My blog was one of the many things that I pushed away this Summer. I felt paralyzed by all of the stress in my life, and felt like keeping up my blog, cooking, writing, and networking would just add to my stress. Now I look back on my Summer, my few recipes that I've posted, the wonderful opportunities that I failed to act on, and my gorgeous herb garden that will begin to die in only a few weeks, and feel such deep regret that I didn't take advantage of it all. I forgot how incredibly happy it makes me to serve a meal that I'm proud of; to share a recipe with friends, family, acquaintances, and strangers; to feel inspired by a new ingredient; to go outside of my boundaries and take a chance; to have someone tell me how great my dish looked or tasted; to get recognition from an unlikely source. Without trucking through the hard work I was never able to gain any of those wonderful and fulfilling benefits. Refusing to let myself slump back into that paralyzed state with this newfound regret, I'm choosing to look at my Summer as a lesson. Nothing of any value can come about without hard work. Those people that seem to get handed everything? Forget about them! That's not reality and that's not how you're going to feel fulfilled at the end of the day. Do what you love, and don't let anything (I mean ANYTHING) get in the way of that.
So I guess you're wondering what the hell this has to do with grilled peaches? The truth is, I've actually written this very entry about five times in the past two weeks, each time finding myself going off topic and getting lost on a tangent about personal issues that don't have a damn thing to do with peaches! So instead of fighting all those feelings that were dying to be put into words and published for everyone to see, I decided to just give in and get it all out so I can move on...and talk about peaches!

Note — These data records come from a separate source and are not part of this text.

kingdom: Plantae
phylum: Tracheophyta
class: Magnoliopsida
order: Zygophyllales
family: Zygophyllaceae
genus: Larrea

After feeling down and out and overwhelmed, it can be difficult to throw yourself back into the game. When you find yourself in this position, the best advice I can give you is to start simple. My Grilled Peaches with Burrata and Prosciutto recipe reflects this idea. This simple yet elegant dish was the perfect recipe for me to create to get myself feeling motivated again. With it's minimal ingredients, incredibly easy and quick assembly, and the stunning final result, my Grilled Peaches with Burrata and Prosciutto was neither intimidating nor overwhelming. It reminded me how simple it can be to gain all of those amazing and fulfilling benefits that comes from applying yourself. I felt so proud to serve this gorgeous dish to my family and taste how wonderful it turned out, and now I am so excited to be sharing it with you all! I promise you, this recipe will bring you as much joy as it did for me with the wonderful contrast of textures, with the silky, creamy burrata cheese and juicy Ontario peaches, and flavours, from the sweet peaches and salty prosciutto. It's amazing what a mere four ingredients can create! With food this simple and tasty, you really can't help but smile once again!
Tip: Pick up your burrata cheese in Kensington market (if you live in Toronto), they sell it around half the cost of other cheese retailers. And if burrata is still out of your budget, substitute with buffalo mozzarella or even ricotta cheese.
3 peaches, cut in half with pits removed
1 ball of burrata cheese
4-6 prosciutto slices
about 2 tbsp balsamic vinegar
salt and pepper to taste
1. Place peaches, cut side down, on an oiled grill or grill pan set to medium-high heat. Allow peaches to grill for about 6-8 minutes or until peach is warm to the touch and grill marks are visible.
2. While peaches are grilling, slice burrata into six slices. Set aside.
3. Once peaches are grilled, lay them out on a serving tray and top each peach halve with a slice of burrata. Tear the prosciutto slices and place them around the dish. Drizzle with balsamic vinegar and season with salt and pepper.